Collected data

◇ ◇ ◇

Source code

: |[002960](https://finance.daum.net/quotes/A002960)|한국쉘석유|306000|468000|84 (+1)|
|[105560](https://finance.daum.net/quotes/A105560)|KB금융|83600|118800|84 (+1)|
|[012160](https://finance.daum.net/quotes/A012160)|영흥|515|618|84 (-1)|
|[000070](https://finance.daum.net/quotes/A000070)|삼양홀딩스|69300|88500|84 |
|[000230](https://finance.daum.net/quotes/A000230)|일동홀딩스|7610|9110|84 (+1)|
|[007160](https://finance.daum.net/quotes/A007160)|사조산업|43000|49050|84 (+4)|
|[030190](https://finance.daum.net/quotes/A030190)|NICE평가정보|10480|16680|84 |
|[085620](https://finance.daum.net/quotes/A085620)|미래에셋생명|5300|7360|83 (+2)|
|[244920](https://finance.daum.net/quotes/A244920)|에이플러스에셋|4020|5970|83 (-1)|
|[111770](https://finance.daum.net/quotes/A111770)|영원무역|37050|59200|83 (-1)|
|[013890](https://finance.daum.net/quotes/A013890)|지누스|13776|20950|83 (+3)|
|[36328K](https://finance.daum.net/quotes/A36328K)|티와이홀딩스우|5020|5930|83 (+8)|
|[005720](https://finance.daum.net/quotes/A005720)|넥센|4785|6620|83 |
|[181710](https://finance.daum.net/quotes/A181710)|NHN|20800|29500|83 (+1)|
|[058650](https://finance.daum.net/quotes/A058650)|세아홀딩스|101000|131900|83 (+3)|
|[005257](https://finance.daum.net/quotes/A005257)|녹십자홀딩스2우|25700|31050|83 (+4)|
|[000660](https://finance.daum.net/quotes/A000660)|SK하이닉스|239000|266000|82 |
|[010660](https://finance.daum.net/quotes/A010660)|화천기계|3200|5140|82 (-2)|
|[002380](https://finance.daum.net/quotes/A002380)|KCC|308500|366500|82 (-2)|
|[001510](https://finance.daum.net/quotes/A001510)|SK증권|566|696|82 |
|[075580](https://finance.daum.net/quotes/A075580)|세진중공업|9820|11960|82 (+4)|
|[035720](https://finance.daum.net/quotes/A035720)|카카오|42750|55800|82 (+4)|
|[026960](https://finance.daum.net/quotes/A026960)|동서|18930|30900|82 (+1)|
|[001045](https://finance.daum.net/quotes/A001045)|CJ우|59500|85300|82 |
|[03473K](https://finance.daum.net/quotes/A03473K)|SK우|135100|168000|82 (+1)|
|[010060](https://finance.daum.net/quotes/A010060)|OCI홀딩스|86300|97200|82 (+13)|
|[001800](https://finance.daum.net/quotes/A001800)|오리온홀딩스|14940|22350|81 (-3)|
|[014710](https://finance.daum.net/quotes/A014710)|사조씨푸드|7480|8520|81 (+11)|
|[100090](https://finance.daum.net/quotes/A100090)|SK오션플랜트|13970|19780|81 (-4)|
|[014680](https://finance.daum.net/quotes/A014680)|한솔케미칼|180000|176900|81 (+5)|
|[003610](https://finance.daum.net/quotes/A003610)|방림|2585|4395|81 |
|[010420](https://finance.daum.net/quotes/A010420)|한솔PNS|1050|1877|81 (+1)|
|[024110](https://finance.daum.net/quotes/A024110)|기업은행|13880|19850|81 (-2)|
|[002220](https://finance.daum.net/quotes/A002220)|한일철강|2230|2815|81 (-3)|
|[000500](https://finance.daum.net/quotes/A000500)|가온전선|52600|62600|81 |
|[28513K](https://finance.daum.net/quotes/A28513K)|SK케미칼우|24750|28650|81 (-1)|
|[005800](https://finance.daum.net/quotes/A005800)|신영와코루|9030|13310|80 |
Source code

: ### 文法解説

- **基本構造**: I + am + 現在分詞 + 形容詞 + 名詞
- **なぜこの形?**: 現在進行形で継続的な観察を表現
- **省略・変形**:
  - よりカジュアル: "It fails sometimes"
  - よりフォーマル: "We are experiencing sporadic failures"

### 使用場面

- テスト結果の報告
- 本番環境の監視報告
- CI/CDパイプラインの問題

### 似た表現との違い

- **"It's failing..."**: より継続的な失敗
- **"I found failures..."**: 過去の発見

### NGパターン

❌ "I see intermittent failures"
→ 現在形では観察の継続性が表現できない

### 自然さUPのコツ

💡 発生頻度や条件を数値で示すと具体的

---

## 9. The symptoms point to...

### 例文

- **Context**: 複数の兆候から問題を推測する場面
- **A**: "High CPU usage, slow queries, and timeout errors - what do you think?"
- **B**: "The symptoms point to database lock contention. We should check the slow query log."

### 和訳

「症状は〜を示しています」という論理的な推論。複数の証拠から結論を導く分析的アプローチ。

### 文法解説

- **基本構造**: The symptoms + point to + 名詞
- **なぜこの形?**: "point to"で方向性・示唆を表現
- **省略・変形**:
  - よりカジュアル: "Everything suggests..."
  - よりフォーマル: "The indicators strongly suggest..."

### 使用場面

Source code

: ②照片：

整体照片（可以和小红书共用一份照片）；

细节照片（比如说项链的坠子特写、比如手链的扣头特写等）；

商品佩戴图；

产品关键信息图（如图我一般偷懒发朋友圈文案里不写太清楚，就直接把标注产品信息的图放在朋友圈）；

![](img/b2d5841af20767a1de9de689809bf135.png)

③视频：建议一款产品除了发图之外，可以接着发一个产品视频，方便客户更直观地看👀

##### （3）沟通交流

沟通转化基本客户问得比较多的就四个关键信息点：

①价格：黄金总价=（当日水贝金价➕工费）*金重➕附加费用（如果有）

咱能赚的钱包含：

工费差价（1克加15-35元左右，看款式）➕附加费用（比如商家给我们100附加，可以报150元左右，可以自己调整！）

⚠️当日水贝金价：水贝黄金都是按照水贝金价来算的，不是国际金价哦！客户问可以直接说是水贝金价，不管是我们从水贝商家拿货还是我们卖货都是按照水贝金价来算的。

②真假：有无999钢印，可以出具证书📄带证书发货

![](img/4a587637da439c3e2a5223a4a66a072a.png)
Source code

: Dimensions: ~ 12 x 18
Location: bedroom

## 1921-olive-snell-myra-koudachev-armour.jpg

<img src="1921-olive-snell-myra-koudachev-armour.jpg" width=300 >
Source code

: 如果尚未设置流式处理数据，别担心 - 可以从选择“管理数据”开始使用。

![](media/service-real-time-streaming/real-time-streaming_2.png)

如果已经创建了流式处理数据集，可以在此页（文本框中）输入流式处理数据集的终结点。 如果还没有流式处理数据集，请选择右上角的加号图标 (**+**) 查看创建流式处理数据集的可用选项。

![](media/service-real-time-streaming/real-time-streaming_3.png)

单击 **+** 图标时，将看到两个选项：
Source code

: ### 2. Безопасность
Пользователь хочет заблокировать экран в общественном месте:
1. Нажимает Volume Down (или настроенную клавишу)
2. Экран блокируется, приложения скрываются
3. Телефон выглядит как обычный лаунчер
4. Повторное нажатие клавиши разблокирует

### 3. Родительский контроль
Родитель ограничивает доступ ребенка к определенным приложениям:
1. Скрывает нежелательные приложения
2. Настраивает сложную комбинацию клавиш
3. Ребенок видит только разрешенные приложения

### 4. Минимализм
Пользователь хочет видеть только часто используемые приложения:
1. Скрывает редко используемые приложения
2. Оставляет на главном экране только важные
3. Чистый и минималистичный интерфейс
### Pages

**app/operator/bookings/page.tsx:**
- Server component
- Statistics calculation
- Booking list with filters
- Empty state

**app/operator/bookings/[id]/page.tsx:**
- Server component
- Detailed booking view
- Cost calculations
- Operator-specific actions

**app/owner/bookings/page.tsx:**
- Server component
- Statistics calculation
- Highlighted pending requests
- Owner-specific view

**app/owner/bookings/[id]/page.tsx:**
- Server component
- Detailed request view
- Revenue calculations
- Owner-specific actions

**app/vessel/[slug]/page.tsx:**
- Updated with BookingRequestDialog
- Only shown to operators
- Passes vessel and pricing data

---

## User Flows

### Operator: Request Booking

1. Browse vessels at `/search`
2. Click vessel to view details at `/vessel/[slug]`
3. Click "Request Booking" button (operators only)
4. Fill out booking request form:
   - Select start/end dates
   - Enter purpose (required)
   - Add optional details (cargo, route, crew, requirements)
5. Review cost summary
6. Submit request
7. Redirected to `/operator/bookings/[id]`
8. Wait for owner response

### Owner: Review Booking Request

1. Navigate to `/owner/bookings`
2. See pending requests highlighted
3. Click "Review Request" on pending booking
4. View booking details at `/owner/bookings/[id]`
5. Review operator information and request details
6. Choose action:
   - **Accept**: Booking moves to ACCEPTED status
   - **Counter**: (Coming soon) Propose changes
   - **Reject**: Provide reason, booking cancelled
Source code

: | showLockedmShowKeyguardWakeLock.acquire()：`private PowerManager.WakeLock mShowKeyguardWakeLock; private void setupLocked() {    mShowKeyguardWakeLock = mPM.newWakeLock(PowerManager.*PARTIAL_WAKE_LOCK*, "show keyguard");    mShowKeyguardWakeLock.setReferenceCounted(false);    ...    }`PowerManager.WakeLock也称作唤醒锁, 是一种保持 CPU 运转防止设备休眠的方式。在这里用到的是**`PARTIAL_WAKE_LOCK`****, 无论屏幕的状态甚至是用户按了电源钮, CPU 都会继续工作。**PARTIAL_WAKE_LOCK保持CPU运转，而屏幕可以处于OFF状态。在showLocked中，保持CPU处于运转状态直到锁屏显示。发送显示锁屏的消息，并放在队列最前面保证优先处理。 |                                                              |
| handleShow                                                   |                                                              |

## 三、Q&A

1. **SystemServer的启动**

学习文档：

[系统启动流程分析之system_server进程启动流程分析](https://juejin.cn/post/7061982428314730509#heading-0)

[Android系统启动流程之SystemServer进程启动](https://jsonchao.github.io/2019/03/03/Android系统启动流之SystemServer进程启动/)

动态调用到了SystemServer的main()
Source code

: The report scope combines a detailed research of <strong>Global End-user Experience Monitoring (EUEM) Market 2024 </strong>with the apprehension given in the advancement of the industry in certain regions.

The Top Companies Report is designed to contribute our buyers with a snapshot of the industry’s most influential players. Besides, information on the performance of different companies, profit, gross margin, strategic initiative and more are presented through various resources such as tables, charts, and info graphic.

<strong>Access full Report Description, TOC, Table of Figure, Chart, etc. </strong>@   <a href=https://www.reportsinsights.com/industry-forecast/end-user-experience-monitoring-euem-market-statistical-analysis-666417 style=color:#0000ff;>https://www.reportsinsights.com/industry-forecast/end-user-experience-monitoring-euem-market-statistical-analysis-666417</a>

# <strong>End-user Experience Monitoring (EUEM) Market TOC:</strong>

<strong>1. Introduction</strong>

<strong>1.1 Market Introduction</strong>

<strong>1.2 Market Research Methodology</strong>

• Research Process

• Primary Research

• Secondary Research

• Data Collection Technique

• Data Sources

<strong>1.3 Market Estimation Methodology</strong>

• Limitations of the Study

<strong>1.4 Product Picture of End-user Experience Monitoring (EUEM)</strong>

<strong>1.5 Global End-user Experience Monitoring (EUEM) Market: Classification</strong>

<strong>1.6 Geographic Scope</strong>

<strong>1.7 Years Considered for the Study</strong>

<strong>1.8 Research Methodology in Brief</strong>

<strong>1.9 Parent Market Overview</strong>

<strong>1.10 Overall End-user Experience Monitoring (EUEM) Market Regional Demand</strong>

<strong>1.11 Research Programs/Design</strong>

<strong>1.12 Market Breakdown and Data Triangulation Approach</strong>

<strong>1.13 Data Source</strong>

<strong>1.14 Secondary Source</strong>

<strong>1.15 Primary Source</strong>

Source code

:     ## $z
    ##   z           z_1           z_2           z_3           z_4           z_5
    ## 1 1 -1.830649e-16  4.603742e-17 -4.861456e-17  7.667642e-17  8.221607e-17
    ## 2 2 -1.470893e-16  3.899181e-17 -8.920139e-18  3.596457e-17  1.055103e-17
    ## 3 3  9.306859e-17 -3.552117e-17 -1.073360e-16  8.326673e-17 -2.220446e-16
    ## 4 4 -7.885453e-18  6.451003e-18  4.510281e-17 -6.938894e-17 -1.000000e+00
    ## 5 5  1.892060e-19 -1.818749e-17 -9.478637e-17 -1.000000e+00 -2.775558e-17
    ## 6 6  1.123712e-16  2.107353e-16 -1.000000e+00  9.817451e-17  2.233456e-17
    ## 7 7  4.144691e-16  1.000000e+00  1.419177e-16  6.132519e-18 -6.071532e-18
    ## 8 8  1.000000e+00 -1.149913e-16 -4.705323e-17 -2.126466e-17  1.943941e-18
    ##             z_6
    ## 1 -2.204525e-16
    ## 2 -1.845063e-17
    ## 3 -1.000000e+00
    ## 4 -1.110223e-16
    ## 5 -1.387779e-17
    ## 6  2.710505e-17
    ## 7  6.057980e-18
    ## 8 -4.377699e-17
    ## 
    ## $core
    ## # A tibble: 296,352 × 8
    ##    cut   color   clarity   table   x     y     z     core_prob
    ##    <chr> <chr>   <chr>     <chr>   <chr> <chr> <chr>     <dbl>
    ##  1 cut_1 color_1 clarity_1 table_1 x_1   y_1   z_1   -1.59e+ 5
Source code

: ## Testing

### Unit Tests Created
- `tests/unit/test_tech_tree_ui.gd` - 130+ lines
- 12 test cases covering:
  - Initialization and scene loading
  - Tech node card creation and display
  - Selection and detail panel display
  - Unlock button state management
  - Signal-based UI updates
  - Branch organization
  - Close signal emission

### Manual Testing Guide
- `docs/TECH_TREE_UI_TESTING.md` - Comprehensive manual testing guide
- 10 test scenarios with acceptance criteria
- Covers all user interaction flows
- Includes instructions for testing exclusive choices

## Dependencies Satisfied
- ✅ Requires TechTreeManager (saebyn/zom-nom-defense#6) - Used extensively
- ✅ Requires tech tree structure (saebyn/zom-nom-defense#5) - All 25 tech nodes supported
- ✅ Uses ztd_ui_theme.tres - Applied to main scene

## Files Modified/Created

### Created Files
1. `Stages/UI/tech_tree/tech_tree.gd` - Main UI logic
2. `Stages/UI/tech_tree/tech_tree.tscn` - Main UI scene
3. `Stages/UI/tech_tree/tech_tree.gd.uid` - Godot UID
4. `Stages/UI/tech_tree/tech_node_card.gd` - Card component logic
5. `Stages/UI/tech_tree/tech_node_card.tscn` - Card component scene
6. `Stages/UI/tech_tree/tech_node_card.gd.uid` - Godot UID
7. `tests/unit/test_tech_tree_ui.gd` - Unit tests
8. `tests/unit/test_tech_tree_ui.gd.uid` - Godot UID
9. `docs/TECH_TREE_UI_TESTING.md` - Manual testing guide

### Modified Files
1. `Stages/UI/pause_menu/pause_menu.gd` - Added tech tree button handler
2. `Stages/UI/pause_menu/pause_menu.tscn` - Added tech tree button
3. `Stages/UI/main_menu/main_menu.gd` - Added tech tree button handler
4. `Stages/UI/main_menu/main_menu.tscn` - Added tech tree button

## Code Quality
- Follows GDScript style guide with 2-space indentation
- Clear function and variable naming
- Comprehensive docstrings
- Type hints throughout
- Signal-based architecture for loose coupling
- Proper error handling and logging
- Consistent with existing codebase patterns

◇ ◇ ◇

From the records above, copy out the line with "<strong>1.15 Primary Source</strong>", the line with "Comprehensive manual testing guide", and every line between them, word for word.

Answer to this problem -
<strong>1.15 Primary Source</strong>

Source code

:     ## $z
    ##   z           z_1           z_2           z_3           z_4           z_5
    ## 1 1 -1.830649e-16  4.603742e-17 -4.861456e-17  7.667642e-17  8.221607e-17
    ## 2 2 -1.470893e-16  3.899181e-17 -8.920139e-18  3.596457e-17  1.055103e-17
    ## 3 3  9.306859e-17 -3.552117e-17 -1.073360e-16  8.326673e-17 -2.220446e-16
    ## 4 4 -7.885453e-18  6.451003e-18  4.510281e-17 -6.938894e-17 -1.000000e+00
    ## 5 5  1.892060e-19 -1.818749e-17 -9.478637e-17 -1.000000e+00 -2.775558e-17
    ## 6 6  1.123712e-16  2.107353e-16 -1.000000e+00  9.817451e-17  2.233456e-17
    ## 7 7  4.144691e-16  1.000000e+00  1.419177e-16  6.132519e-18 -6.071532e-18
    ## 8 8  1.000000e+00 -1.149913e-16 -4.705323e-17 -2.126466e-17  1.943941e-18
    ##             z_6
    ## 1 -2.204525e-16
    ## 2 -1.845063e-17
    ## 3 -1.000000e+00
    ## 4 -1.110223e-16
    ## 5 -1.387779e-17
    ## 6  2.710505e-17
    ## 7  6.057980e-18
    ## 8 -4.377699e-17
    ## 
    ## $core
    ## # A tibble: 296,352 × 8
    ##    cut   color   clarity   table   x     y     z     core_prob
    ##    <chr> <chr>   <chr>     <chr>   <chr> <chr> <chr>     <dbl>
    ##  1 cut_1 color_1 clarity_1 table_1 x_1   y_1   z_1   -1.59e+ 5
Source code

: ## Testing

### Unit Tests Created
- `tests/unit/test_tech_tree_ui.gd` - 130+ lines
- 12 test cases covering:
  - Initialization and scene loading
  - Tech node card creation and display
  - Selection and detail panel display
  - Unlock button state management
  - Signal-based UI updates
  - Branch organization
  - Close signal emission

### Manual Testing Guide
- `docs/TECH_TREE_UI_TESTING.md` - Comprehensive manual testing guide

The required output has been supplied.